→ RECORDS:

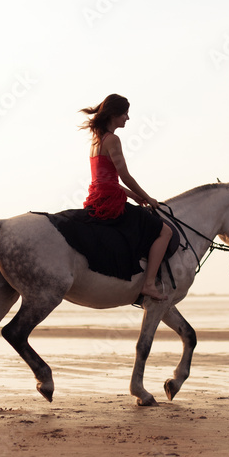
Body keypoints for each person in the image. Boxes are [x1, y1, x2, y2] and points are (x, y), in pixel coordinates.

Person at [79, 94, 172, 301]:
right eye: (125, 114)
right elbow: (124, 176)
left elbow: (106, 180)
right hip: (110, 201)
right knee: (165, 231)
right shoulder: (113, 140)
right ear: (114, 114)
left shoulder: (96, 141)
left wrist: (133, 196)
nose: (128, 118)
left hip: (98, 197)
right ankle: (149, 284)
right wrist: (148, 197)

→ TASK OBJECTIVE:
Give back the entire listing verbatim, without the pictures.

→ TASK RESULT:
Body keypoints for each person in the image. Boxes are [x1, y1, x2, y2] and points are (x, y), in pixel coordinates.

Person at [79, 94, 172, 301]:
right eye: (125, 114)
right elbow: (124, 176)
left elbow: (106, 180)
right hip: (110, 201)
right knee: (165, 231)
right shoulder: (113, 140)
right ear: (114, 114)
left shoulder: (96, 141)
left wrist: (133, 196)
nose: (128, 118)
left hip: (98, 197)
right ankle: (149, 284)
right wrist: (148, 197)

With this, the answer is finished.